Minus being sweaty and sorta sassy, what else is up?

Family, friends, fitness, food, and feelin’ good. (Also alliteration).

I live/grew up in coastal Maine with my parents and younger brother. Family is and always will be the most important thing in my life- even if we drive each other crazy sometimes.

Rather than giving a weird timeline of my life, I’m going to break it down based on areas of interest that are relevant to this blog.

The Writing.

I’ve been hitting pen (or pencil/crayon/marker) to paper for as long as I can remember. One of my childhood memories is walking around with a notebook and making up words. This was done by scrambling a ton of letters together (see below). It was an early attempt at wordsmithing, but pretty apparent that writing was my jam (although I still had some work to do).

I also believed that vowels were overrated.

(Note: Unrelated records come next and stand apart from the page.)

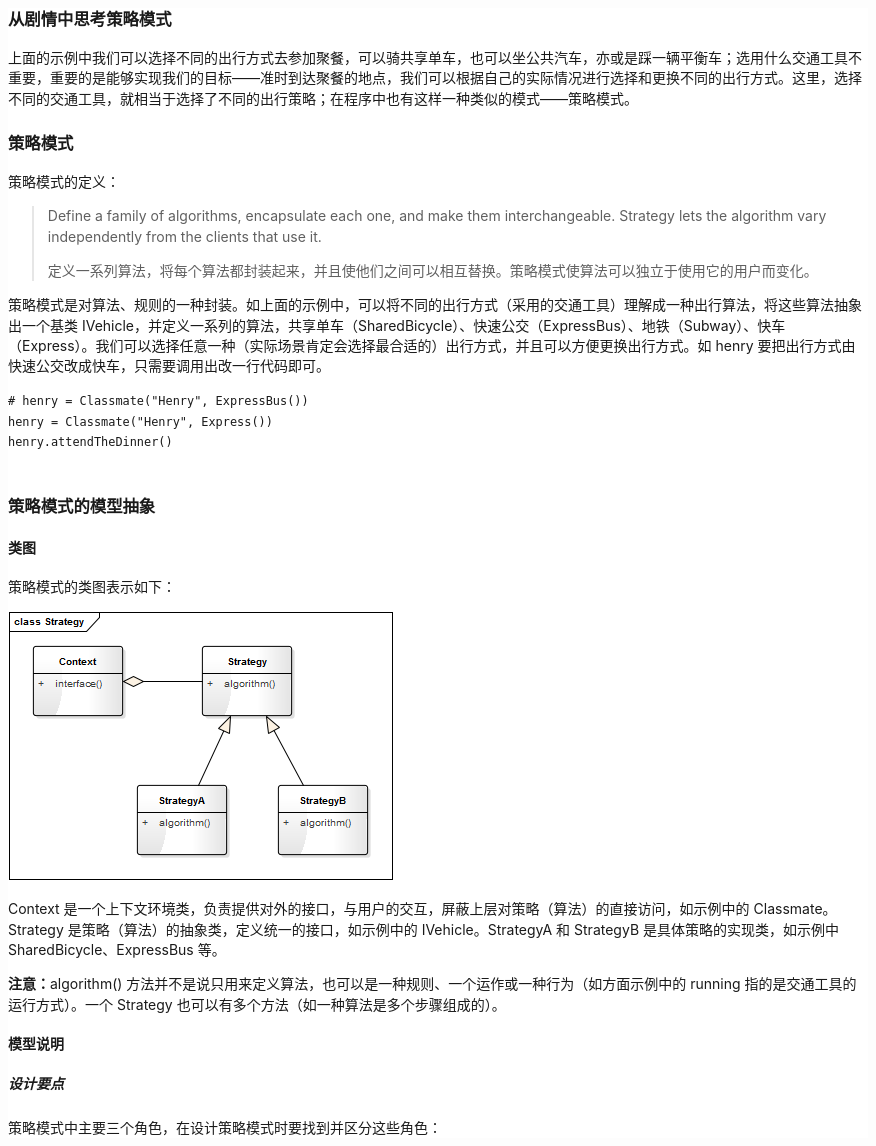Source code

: <h3 id="从剧情中思考策略模式">从剧情中思考策略模式</h3>

<p>上面的示例中我们可以选择不同的出行方式去参加聚餐，可以骑共享单车，也可以坐公共汽车，亦或是踩一辆平衡车；选用什么交通工具不重要，重要的是能够实现我们的目标——准时到达聚餐的地点，我们可以根据自己的实际情况进行选择和更换不同的出行方式。这里，选择不同的交通工具，就相当于选择了不同的出行策略；在程序中也有这样一种类似的模式——策略模式。</p>

<h3 id="策略模式">策略模式</h3>

<p>策略模式的定义：</p>

<blockquote>
<p>Define a family of algorithms, encapsulate each one, and make them interchangeable. Strategy lets the algorithm vary independently from the clients that use it.</p>

<p>定义一系列算法，将每个算法都封装起来，并且使他们之间可以相互替换。策略模式使算法可以独立于使用它的用户而变化。</p>
</blockquote>

<p>策略模式是对算法、规则的一种封装。如上面的示例中，可以将不同的出行方式（采用的交通工具）理解成一种出行算法，将这些算法抽象出一个基类 IVehicle，并定义一系列的算法，共享单车（SharedBicycle）、快速公交（ExpressBus）、地铁（Subway）、快车（Express）。我们可以选择任意一种（实际场景肯定会选择最合适的）出行方式，并且可以方便更换出行方式。如 henry 要把出行方式由快速公交改成快车，只需要调用出改一行代码即可。</p>

<pre><code class="language-python"># henry = Classmate(&quot;Henry&quot;, ExpressBus())
henry = Classmate(&quot;Henry&quot;, Express())
henry.attendTheDinner()

</code></pre>

<h3 id="策略模式的模型抽象">策略模式的模型抽象</h3>

<h4 id="类图">类图</h4>

<p>策略模式的类图表示如下：</p>

<p><img src="assets/dc59ab60-7824-11e8-81a3-e1036ee16107.jpg" alt="enter image description here" /></p>

<p>Context 是一个上下文环境类，负责提供对外的接口，与用户的交互，屏蔽上层对策略（算法）的直接访问，如示例中的 Classmate。Strategy 是策略（算法）的抽象类，定义统一的接口，如示例中的 IVehicle。StrategyA 和 StrategyB 是具体策略的实现类，如示例中 SharedBicycle、ExpressBus 等。</p>

<p><strong>注意：</strong>algorithm() 方法并不是说只用来定义算法，也可以是一种规则、一个运作或一种行为（如方面示例中的 running 指的是交通工具的运行方式）。一个 Strategy 也可以有多个方法（如一种算法是多个步骤组成的）。</p>

<h4 id="模型说明">模型说明</h4>

<h5 id="设计要点"><strong>设计要点</strong></h5>

<p>策略模式中主要三个角色，在设计策略模式时要找到并区分这些角色：</p>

Many years later, I attended Bates College and in my second year, switched from Biochemistry to English/Rhetoric Minor (basically, I couldn’t escape the passion for reading and writing). Although in the adult world I’ve found it a bit more difficult to read/write without scheduling it in, this is definitely an area where I feel the most ‘me.’

The Running (and Other Fitness).

Way before I ran competitively, I was the typical kiddo running around playing outside. But when I was 8, I had to wear braces on my feet to correct a problem with walking (specifically, I walked on my toes and one of my legs turned in more at my hip). Running around got a bit tricky, and the doctor said I probably wasn’t going to be very fast or much of a runner…Fortunately, I completely forgot about this experience a few years after shedding the braces anyway.

In high school, I ran Track (our school only had outdoor). My events were the 100m, 200m, 400m, and occasionally the 4×4 relay, and I never ran more than 2 miles at a time. Running 3 miles seemed insane. Why would anyone ever do that?!

In college, I went running with a roommate who casually asked “Want to just jog a 5k?” one day. Not one to back down from a challenge, I said sure. This turned into a somewhat daily thing freshman year, and the stress relief benefits were amazing. Sophomore year until graduation I was running daily at least 6 miles. My senior year was my first half marathon in Brunswick (it was a very slow time- well over two hours).

The next year, 2013, I ran my first marathon (in 4:15). In 2014 I did the same marathon in 3:43. Overall, I’ve run seven marathons, with a PR of 3:30:05 (which was my first BQ). Over this span of time, there was a lot of sweat, tears, and time put into running.

Boston Marathon, 2016

After a skiing incident in February 2016, I tore my patellar tendon in the middle of Boston training. The peak of marathon training aggravated the injury, but I am stubborn and kept going. That summer I broke down and got an MRI, confirming my suspicion that something wasn’t right. In October, I elected to have a PRP injection in my knee as an alternative to full on knee surgery.

Still recovering from the injury and procedure, I’ve had to find alternative workouts to fill the time I used to spend running. Plus, it was a way to become less one-dimensional and explore different types of workout. While running is still my one true love, lifting, yoga, hiking, and circuit workouts have become fun additions to my routine.

The Food.

Another kind of personal issue, but here we go. I never really struggled with weight- I struggled with my idea of weight. In high school I obsessed over the scale and was preoccupied with calorie counting- food was a numbers game, and I won the game if I won the numbers.

In college, things got trickier. Combined with social pressure and my already unfortunate self image, bulimia became a clingy friend that I struggled with for years. Even when I wanted to stop, I felt trapped in this unhealthy, cyclic pattern. With the help of friends and family I was able to repair my relationship with food, and running was a huge help for me in overcoming the disorder.

Reading “Eat and Run” by Scott Jurek, “Born to Run” by Christopher McDougall, and “It Starts with Food” by Dallas and Melissa Hartwig, my attitude towards food shifted from shame/punishment to necessary fuel for living/performing/being healthy. I recommend “It Starts with Food” to everyone- it’s pretty eye opening and breaks down the chemical processes in your body when you eat certain types of food.